### PASSAGE TO READ

Heuristic:ContextualAI HALOs Reference Logprob Caching
| Knowledge Sources | |
|---|---|
| Domains | Optimization, Memory_Management, LLM_Alignment |
| Last Updated | 2026-02-08 03:00 GMT |
Overview
Memory optimization that precomputes reference model log probabilities and deletes the reference model from GPU, substantially reducing VRAM usage during alignment training.
Description
The `ReferenceModelWrapper` precomputes the token-level log probabilities for all training and evaluation examples using the reference model in a single pass before training begins. These log probabilities are stored in a Python dictionary keyed by token ID tuples. After caching is complete, the reference model and its dedicated Accelerator are deleted from GPU memory, freeing substantial VRAM. During training, the wrapper returns cached log probabilities via dictionary lookup instead of running a forward pass. Cached logprobs can also be serialized to a pickle file and reloaded across jobs sharing the same reference model.
Usage
Use this heuristic when you are VRAM constrained and the reference model does not need to change during training (i.e., `humanline=false` and `sync_reference=false`). Enable by setting `++cache_reference_logprobs=true`. To reuse cached logprobs across jobs, set `++load_reference_logprobs=PATH` to a previously saved pickle file. Do not use this with humanline alignment or sync_reference, as those require the reference model to be updated during training.
The Insight (Rule of Thumb)
- Action: Set `++cache_reference_logprobs=true` in the launch command.
- Value: Frees ~50% of GPU memory (the entire reference model) after the caching pass.
- Trade-off: Adds upfront compute time for the caching pass before training begins. The cached data is stored in CPU RAM (as a Python dict), so sufficient CPU memory is needed.
- Reusability: Cached logprobs are saved to `cached_reference_logprobs.pkl` in the run directory. Reuse with `++load_reference_logprobs=<path>` for subsequent jobs using the same reference model and data.

### SOURCE DATA
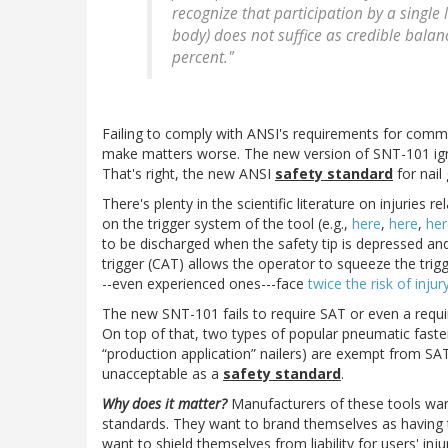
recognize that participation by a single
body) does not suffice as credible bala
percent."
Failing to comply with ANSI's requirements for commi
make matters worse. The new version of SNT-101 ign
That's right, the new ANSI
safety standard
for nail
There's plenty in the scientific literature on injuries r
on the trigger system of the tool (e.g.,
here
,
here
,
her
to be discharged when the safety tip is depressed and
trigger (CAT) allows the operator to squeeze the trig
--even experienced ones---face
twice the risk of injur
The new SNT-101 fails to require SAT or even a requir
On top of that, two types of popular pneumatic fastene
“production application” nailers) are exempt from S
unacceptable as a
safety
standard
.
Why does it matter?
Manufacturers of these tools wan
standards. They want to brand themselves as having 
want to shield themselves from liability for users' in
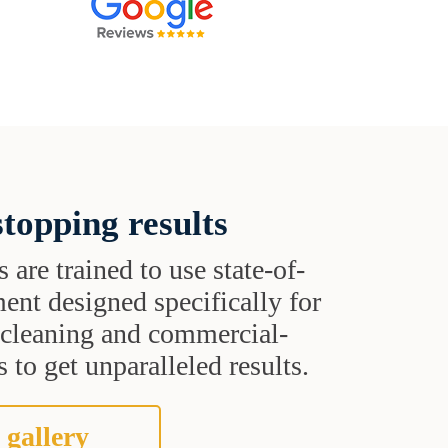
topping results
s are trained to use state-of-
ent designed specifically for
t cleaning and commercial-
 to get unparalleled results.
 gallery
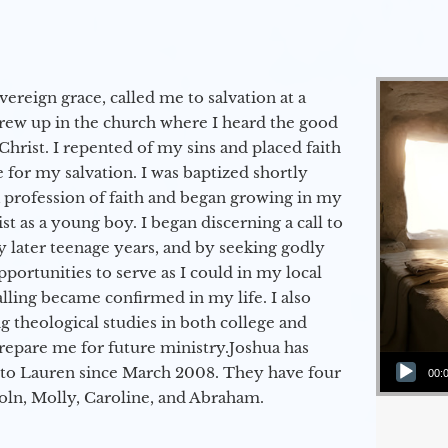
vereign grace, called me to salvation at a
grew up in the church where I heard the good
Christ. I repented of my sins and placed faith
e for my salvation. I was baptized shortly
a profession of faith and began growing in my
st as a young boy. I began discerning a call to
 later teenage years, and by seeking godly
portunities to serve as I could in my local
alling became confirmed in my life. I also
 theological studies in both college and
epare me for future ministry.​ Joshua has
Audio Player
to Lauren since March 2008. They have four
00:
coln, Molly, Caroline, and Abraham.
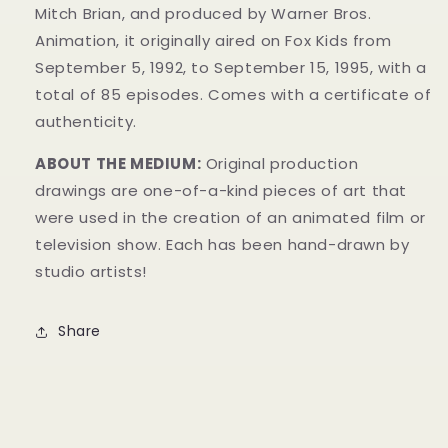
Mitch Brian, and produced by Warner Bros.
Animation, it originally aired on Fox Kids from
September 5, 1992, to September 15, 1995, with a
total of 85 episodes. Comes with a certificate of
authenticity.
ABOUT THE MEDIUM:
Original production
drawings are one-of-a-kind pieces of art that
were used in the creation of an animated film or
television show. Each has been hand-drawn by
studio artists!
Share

...

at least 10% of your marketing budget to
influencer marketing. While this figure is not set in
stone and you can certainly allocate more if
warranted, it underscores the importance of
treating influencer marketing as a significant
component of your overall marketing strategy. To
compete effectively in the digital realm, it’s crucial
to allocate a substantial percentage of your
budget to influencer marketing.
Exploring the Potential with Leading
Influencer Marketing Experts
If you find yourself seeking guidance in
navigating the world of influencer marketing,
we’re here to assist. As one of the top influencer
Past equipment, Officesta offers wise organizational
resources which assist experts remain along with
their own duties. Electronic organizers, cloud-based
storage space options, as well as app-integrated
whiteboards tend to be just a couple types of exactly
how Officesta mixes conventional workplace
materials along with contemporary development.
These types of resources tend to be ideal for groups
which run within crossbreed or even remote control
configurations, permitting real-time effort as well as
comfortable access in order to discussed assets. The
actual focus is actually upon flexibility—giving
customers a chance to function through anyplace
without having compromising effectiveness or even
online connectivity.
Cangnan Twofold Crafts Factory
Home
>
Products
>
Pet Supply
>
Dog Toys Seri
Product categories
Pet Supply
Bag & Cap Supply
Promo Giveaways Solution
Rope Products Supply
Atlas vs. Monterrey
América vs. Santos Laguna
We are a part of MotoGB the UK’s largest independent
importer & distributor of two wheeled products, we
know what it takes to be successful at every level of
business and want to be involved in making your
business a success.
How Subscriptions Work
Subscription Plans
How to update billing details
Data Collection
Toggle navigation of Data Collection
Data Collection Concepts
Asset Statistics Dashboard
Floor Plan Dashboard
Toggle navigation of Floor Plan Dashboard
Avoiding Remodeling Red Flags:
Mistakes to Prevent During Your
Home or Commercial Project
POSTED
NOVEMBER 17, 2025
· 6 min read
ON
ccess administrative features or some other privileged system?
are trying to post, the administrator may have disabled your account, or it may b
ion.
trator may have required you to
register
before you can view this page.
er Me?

### TASK 1
From the reference logprob caching page, extract the part that opens with the words containing "- Reusability: Cached" and closes with "model and data.".
### TASK 2
According to the reference logprob caching page, in what kind of Python object are the cached log probabilities stored?
### TASK 3
Carry on the reference logprob caching page from its last line.

### ANSWER AREA 1
- Reusability: Cached logprobs are saved to `cached_reference_logprobs.pkl` in the run directory. Reuse with `++load_reference_logprobs=<path>` for subsequent jobs using the same reference model and data.

### ANSWER AREA 2
A Python dictionary keyed by token ID tuples.

### ANSWER AREA 3
Reasoning
In standard alignment training (DPO, KTO, etc.), the reference model runs a forward pass on every batch to compute log probabilities, consuming GPU memory equal to the full model. Since the reference model is frozen (when not using humanline/sync_reference), its outputs are deterministic and can be precomputed once. The `ReferenceModelWrapper` exploits this by caching all logprobs upfront, then deleting the model. This is especially valuable when running multiple alignment experiments with the same SFT checkpoint as the reference, as the pickle file can be shared across runs.
Code Evidence
ReferenceModelWrapper precompute and free pattern from `train/models.py:425-536`:
class ReferenceModelWrapper(nn.Module):
"""
A wrapper around the reference model that precomputes the logprobs and saves them
in a local dict, after which the reference model and accelerator are deleted to
save GPU memory.
"""
def __init__(self, reference_accelerator, reference_model, tokenizer, config, iterators):
super().__init__()
# ... setup ...
if config.load_reference_logprobs:
self.logprobs = pickle.load(open(config.load_reference_logprobs, 'rb'))
else:
self._precompute_log_probs()
self._free_memory() # delete the reference model and accelerator
Memory cleanup in `train/models.py:533-536`:
def _free_memory(self):
del self.reference_accelerator
del self.reference_model
torch.cuda.empty_cache()
Forward pass returns cached values from `train/models.py:538-543`:
def forward(self, input_ids, *args, **kwargs):
batch_logprobs = [torch.Tensor(self.logprobs[tuple(self._remove_padding(k))])
for k in input_ids.tolist()]
batch_logprobs = pad_sequence(batch_logprobs, batch_first=True, padding_value=0)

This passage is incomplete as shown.